| Tasks for this exercise |
a. In the Stelios Maistrellis profile, which club was he loaned to in 2004?
b. Continue the Stelios Maistrellis profile from its final sentence.

| Given passage |
=-=-=-=-=

Stelios Maistrellis

Personal information
- Full name: Stylianos Maistrellis
- Date of birth: 10 November 1979 (age 46)
- Place of birth: Mytilene, Greece
- Height: 1.94 m (6 ft 4 in)
- Position: Defender

Youth career
- Vyronas Moria

Senior career*
- Years: Team / Apps / (Gls)
- 2001–2002: Aiolikos
- 2002–2005: AEK Athens / 1 / (0)
- 2004: → Akratitos (loan) / 11 / (0)
- 2005: Levadiakos / 5 / (1)
- 2005–2006: Panachaiki
- 2006: Acharnaikos
- 2006–2008: Ethnikos Asteras / 5 / (1)
- 2008: Aiolikos / 12 / (0)
- 2008–2009: Lamia / 10 / (1)
- 2009–2010: Makedonikos
- 2010: Trikala / 1 / (0)
- 2010–2011: Anagennisi Giannitsa
- 2011: Niki Volos

= Stelios Maistrellis =

Greek footballer (born 1979)

Stelios Maistrellis (Στέλιος Μαϊστρέλλης; born 10 November 1979) is a former Greek footballer who played as a defender.

=-=-=-=-=

| Record set |
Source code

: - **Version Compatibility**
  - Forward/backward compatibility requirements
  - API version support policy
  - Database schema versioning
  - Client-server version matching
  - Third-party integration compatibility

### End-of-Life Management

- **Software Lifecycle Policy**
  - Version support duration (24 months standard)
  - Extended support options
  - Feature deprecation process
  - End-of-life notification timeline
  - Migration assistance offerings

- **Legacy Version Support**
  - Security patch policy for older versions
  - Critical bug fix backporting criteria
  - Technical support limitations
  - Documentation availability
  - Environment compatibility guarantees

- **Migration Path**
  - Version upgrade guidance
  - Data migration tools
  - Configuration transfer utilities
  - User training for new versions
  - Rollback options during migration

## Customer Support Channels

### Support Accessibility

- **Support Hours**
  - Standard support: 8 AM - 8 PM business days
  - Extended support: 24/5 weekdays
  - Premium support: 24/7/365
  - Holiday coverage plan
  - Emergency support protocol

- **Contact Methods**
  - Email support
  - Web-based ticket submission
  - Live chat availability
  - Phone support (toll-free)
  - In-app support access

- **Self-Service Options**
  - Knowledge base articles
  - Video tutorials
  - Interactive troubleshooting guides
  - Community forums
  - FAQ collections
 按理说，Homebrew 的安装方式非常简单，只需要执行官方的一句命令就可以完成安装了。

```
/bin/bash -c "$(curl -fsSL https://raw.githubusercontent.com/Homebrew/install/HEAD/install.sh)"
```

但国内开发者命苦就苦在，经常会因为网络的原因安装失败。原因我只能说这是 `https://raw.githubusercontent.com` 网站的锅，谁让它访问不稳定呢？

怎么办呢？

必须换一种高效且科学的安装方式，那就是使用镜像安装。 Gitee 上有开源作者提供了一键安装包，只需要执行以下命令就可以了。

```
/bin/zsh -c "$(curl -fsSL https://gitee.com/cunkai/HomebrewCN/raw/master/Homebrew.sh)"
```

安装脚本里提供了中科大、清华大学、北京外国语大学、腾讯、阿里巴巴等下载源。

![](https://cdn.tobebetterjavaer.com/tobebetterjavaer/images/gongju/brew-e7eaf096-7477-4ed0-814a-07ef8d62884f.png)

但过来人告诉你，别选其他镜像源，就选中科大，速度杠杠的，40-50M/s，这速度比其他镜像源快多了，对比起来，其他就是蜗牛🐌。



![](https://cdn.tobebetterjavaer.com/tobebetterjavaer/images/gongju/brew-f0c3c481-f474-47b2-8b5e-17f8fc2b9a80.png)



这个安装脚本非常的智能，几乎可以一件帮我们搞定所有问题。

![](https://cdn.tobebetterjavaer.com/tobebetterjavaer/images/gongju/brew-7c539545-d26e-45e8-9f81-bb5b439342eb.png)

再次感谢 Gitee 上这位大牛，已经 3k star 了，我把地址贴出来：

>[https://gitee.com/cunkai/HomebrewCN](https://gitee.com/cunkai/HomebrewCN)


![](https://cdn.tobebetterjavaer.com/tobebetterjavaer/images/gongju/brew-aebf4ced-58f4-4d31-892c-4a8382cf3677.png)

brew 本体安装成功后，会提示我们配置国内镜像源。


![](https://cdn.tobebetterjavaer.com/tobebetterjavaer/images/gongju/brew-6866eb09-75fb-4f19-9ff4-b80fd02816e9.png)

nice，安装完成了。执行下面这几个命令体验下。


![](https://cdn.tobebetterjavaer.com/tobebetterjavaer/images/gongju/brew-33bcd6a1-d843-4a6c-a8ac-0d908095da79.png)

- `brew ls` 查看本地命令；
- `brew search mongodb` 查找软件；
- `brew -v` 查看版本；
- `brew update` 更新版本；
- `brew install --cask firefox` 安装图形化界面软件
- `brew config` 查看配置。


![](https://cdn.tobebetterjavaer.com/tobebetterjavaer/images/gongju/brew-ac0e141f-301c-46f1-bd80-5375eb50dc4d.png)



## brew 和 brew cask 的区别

=-=-=-=-=

| Answer list |
a. Akratitos

b.
==Club career==
Maistrellis began his career at Vyronas Moria. In 2001 he joined Aiolikos, where he played for one season. On 7 June 2002 he made the big step of his career and signed for AEK Athens. There, he failed to establish in the squad due to the harsh competition and on 26 January 2004 he was loaned Akratitos. On 31 January 2005 his contract was terminated and Maistrellis signed for Levadiakos.

Maistrellis continued his career with short spells at Panachaiki, Acharnaikos, Ethnikos Asteras and in 2008 he returned to Aiolikos. Afterwards, he joined Lamia for a while and in 2009 he played for Makedonikos. In the following seasons Maistrellis played for Trikala, Anagennisi Giannitsa and Niki Volos, where he finished his career in 2011.